At the crossing to the elite and sanitised VVIP residential zone of Nishat Bagh and Gupkar Road in Srinagar, bang opposite the stark emptiness of the 13-km-long Dal Lake, the armed paramilitary forces manning barricades of sandbags are suddenly taken by surprise. Truly, they are happily surprised, and even in this tense atmosphere, a smile comes to their face.

A top cop in civvies, popular among the local population for making even the most powerful pay for traffic violations and reaching out to ordinary folks with a handshake of friendship, is on his usual walk in the evening around the Dal Lake. At the crossroad opposite the armed checkpost, a young Kashmiri mother stops her car. She smiles and waves. The back door opens and out jumps a young boy, smiling and hands stretched out for a handshake. His younger sister joins him. They sit with the police officer in his tracksuit, and share their life and times under a lockdown and curfew.

“Our schools are open. The teachers do come but no students can be seen in the empty classroom. Sometimes, we get some video lessons which we bring back home as homework. But that is rare,” the boy says.

In a bid to get children to school, the education department has set the dates for examinations, but almost 80 days after the Centre altered Article 370, the special status granted to Kashmir, few parents want to send their children to school. The threat of violence is always in the air.

“Life is dull and boring. No school, no play, no friends, no outdoor games, no internet. Not even ice cream,” the little boy says.

And, yet, as they say goodbye, the brother and sister smile back and wave. Childhood has a way of coping with suffering. Hope floats on the twilight zone of an evening around a sad lake in a huge town under Army siege.

Not everyone is smiling. You can hardly see children on the streets, even during ‘civilian curfew’ invisibly imposed by the local population (or is it, as some say, the Mujahideen?) through word of mouth and underground communication networks. The mausoleum of Sher-e-Kashmir Sheikh Abdullah lies desolate. The beautiful and revered places of worship near Nowhatta in downtown Srinagar are deserted: The huge Jama Masjid in its red-brick magnificence with not even a bird flying in its guarded solitude, and the famous Hazratbal, barricaded and lonely, but full of fluttering pigeons.

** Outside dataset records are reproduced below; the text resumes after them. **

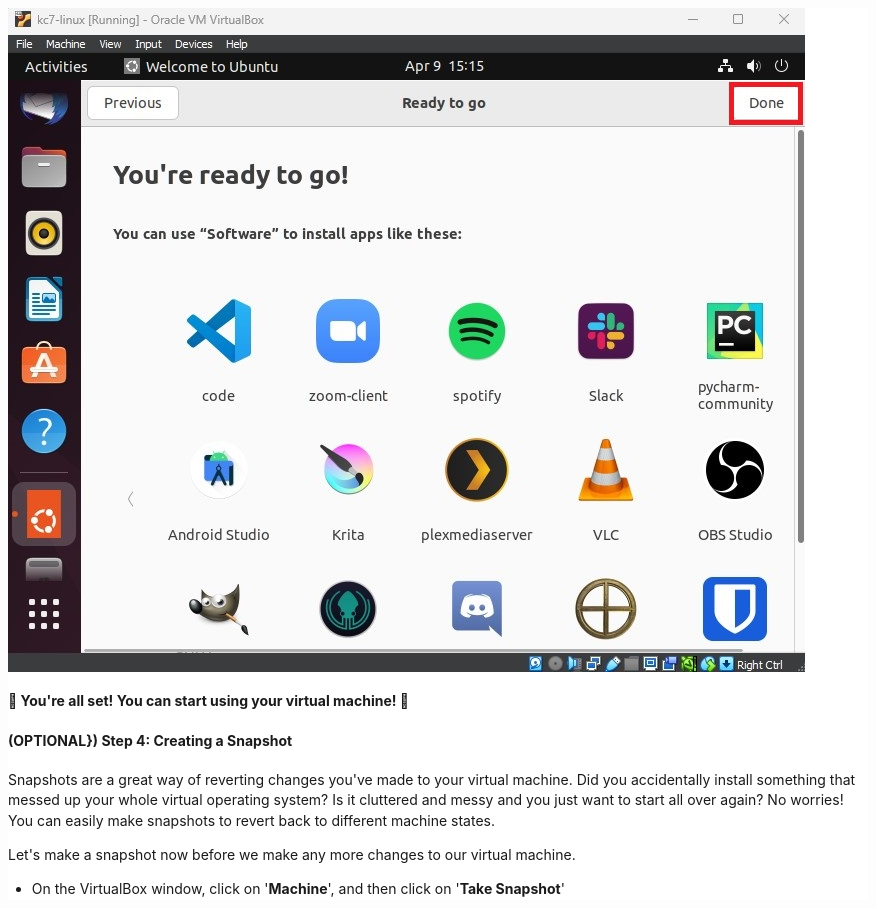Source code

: ![](b2b-vm-25.jpg)

**🥳 You're all set! You can start using your virtual machine! 🥳**


#### (OPTIONAL}) Step 4: Creating a Snapshot 

Snapshots are a great way of reverting changes you've made to your virtual machine. Did you accidentally install something that messed up your whole virtual operating system? Is it cluttered and messy and you just want to start all over again? No worries! You can easily make snapshots to revert back to different machine states. 

Let's make a snapshot now before we make any more changes to our virtual machine. 

- On the VirtualBox window, click on '**Machine**', and then click on '**Take Snapshot**'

Equally stark in this solitary landscape is the absence of children — mothers with children, sisters and brothers walking hand in hand, or sharing popcorn, an ice cream or a burger, playing cricket and football on the streets. Children can’t be spotted playing on the terraces, they don’t look out of the shut windows, they don’t fly kites, they don’t blow soap bubbles, they don’t play hide-and-seek in their neighbourhood. Silence stalks the holed-in and ghettoised doors and windows in daytime, as if the children do not exist.

The teachers are all there, but mothers are not ready to send their children to school. What happens if there is a sudden lathi-charge, police firing, stone-pelting or teargas shelling, they ask. “What happens if their school buses or classrooms are attacked? Will they get food and medical care in times of an emergency? Can they reach out to their parents if they are in danger? How will the government that has locked up hundreds of fathers and brothers protect our children?”

This is the unanimous response of parents across Srinagar, the questions they have been asking since August 5, when the clampdown began.

Besides, the fear of arrests is a tangible one. Mothers wait for their sons who have been picked up in midnight raids; they are afraid of midnight raids. Despite court orders and documentation of children picked up and released, the phobia across holed up homes is endless and ongoing.

“Our children are not terrorists. Our children are like your children, like children all over the world. They want to go to school, study and play. They are innocent and harmless. So, why are they ravaging and destroying their little pure minds, their pristine souls, their only childhood,” asks a schoolteacher in uptown Srinagar.

At the crossing in Rajbagh, on a sunny morning, three schoolgirls with bags are marching to their school. I say, “Good morning.” They smile back and say, “Good morning.”

“Best wishes. Be safe,” I say, as they walk on briskly, cross the road, and wave goodbye. Their smile lingering in the sunshine like a symphony of hope.